> **Instruction**
Update the lines between the line holding "har i dag meget" and the line holding "Hans besøg vakte", inclusive, by putting "fjeldvæg" wherever "klippe" occurs, and give back only those lines with nothing else changed.

> **Study material**
- Opening Delimiter -

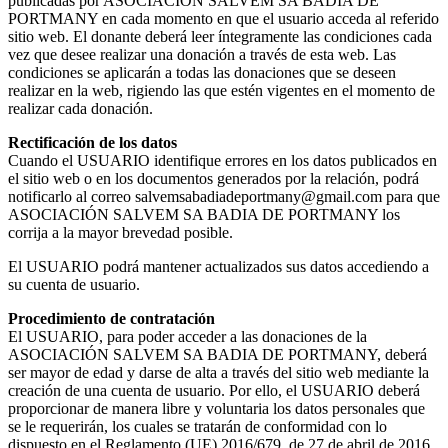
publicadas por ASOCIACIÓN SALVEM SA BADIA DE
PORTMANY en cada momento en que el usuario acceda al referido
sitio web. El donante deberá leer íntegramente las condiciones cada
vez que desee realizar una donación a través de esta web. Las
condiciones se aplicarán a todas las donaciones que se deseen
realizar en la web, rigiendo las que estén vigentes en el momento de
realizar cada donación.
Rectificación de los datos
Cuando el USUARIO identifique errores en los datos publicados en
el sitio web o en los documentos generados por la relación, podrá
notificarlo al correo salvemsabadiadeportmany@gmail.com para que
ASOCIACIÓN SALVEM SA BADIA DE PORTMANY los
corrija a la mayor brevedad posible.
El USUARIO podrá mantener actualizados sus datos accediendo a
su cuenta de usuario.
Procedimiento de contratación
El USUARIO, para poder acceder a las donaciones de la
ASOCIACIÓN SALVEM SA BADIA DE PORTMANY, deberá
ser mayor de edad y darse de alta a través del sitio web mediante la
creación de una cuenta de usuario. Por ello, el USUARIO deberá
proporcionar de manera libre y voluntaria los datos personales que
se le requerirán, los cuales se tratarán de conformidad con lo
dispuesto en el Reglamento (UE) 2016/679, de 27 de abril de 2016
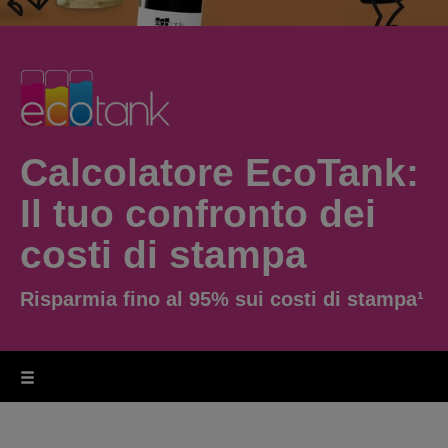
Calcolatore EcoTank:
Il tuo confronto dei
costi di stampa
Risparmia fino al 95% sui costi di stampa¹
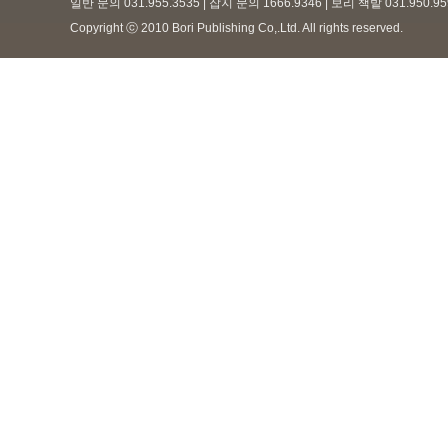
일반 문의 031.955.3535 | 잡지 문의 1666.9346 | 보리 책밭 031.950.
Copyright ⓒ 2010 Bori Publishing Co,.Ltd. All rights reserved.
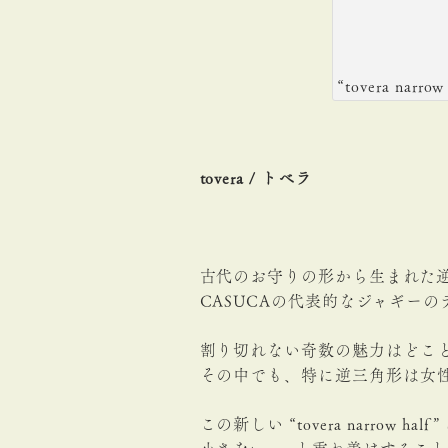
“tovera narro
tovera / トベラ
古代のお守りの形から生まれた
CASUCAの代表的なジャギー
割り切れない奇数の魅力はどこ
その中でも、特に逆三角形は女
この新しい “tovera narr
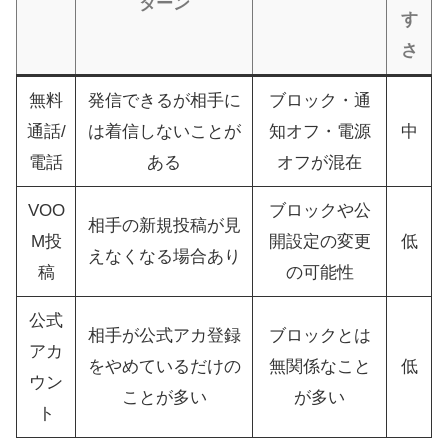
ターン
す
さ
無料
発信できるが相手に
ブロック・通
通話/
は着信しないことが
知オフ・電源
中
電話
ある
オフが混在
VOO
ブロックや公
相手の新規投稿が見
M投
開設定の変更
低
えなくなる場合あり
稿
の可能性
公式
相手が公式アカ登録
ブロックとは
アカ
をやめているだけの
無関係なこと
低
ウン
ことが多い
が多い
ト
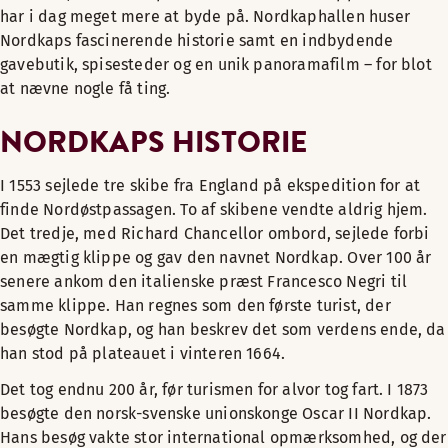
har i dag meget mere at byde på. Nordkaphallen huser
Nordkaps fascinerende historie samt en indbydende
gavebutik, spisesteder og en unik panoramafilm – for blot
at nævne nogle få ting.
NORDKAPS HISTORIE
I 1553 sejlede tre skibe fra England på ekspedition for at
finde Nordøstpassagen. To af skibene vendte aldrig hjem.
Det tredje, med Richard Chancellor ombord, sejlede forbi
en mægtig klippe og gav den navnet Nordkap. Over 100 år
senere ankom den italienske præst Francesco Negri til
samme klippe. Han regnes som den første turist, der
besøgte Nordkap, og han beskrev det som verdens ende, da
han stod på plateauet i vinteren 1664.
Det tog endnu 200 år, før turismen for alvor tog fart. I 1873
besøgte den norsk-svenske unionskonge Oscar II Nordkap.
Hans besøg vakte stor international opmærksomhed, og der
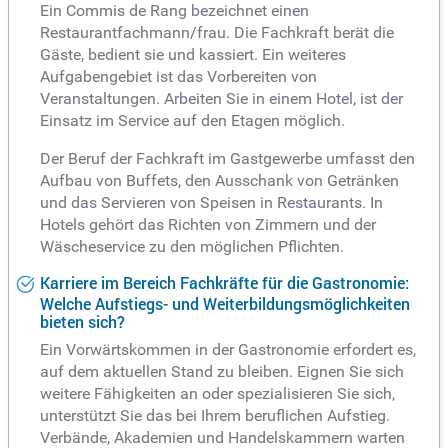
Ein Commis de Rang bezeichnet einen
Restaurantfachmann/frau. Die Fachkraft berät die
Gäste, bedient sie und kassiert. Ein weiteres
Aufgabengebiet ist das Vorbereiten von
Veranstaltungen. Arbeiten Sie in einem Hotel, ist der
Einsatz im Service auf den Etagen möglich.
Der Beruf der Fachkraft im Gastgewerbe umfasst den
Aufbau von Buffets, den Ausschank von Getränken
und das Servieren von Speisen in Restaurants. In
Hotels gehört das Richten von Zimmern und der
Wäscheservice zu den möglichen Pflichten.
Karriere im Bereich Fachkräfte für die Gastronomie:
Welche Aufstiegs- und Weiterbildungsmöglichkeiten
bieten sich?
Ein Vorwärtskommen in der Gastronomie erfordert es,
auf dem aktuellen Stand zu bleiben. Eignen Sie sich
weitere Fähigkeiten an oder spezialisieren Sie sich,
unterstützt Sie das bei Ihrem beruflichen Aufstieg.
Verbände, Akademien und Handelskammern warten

- Closing Delimiter -
- Opening Delimiter -

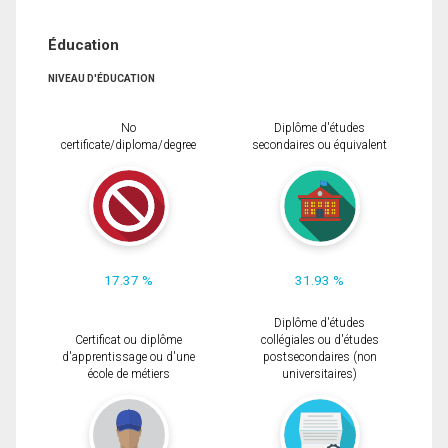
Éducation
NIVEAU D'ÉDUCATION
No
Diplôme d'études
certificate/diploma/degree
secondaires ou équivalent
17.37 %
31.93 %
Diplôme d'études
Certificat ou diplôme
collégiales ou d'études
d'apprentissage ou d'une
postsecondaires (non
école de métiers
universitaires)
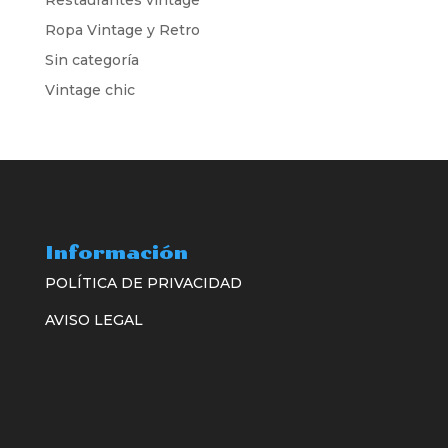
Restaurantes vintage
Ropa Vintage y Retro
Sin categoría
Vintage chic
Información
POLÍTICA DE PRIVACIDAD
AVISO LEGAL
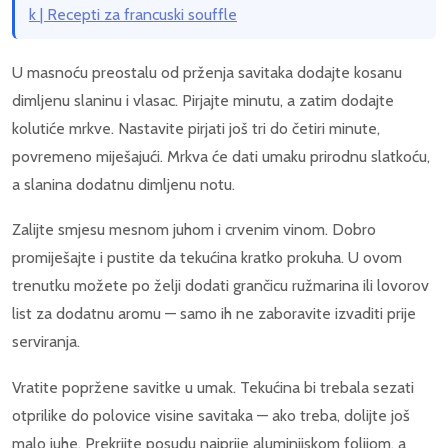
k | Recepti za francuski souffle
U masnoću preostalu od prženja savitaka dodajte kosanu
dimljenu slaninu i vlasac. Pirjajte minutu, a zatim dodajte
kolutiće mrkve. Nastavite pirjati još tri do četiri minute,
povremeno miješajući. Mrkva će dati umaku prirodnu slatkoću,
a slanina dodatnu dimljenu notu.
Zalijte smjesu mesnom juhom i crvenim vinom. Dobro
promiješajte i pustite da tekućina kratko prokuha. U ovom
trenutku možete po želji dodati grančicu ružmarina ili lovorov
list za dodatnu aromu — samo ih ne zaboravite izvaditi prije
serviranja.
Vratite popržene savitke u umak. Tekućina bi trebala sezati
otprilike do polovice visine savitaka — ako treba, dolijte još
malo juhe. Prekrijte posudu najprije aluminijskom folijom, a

- Closing Delimiter -
- Opening Delimiter -

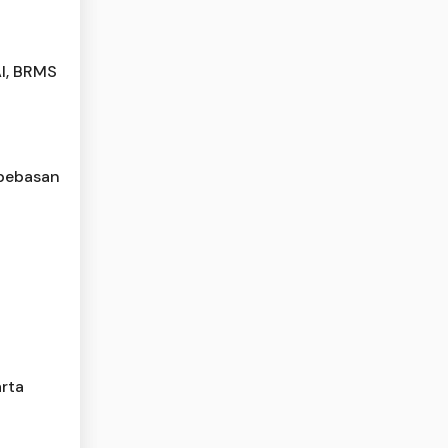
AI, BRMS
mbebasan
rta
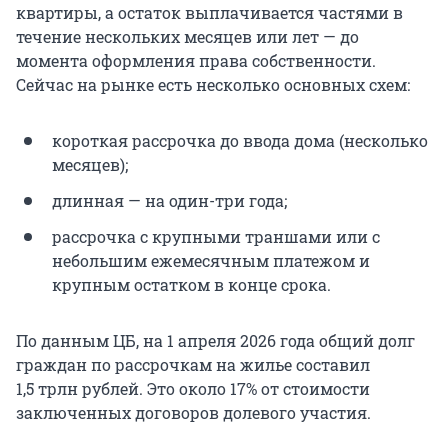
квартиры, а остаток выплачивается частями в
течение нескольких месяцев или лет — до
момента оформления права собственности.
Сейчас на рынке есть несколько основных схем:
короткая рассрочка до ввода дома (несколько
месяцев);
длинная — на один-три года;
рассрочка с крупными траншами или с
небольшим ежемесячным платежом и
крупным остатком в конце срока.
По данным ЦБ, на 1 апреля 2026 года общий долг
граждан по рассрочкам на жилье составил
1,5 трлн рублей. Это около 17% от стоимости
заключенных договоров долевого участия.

- Closing Delimiter -

> **Result**
har i dag meget mere at byde på. Nordkaphallen huser
Nordkaps fascinerende historie samt en indbydende
gavebutik, spisesteder og en unik panoramafilm – for blot
at nævne nogle få ting.
NORDKAPS HISTORIE
I 1553 sejlede tre skibe fra England på ekspedition for at
finde Nordøstpassagen. To af skibene vendte aldrig hjem.
Det tredje, med Richard Chancellor ombord, sejlede forbi
en mægtig fjeldvæg og gav den navnet Nordkap. Over 100 år
senere ankom den italienske præst Francesco Negri til
samme fjeldvæg. Han regnes som den første turist, der
besøgte Nordkap, og han beskrev det som verdens ende, da
han stod på plateauet i vinteren 1664.
Det tog endnu 200 år, før turismen for alvor tog fart. I 1873
besøgte den norsk-svenske unionskonge Oscar II Nordkap.
Hans besøg vakte stor international opmærksomhed, og der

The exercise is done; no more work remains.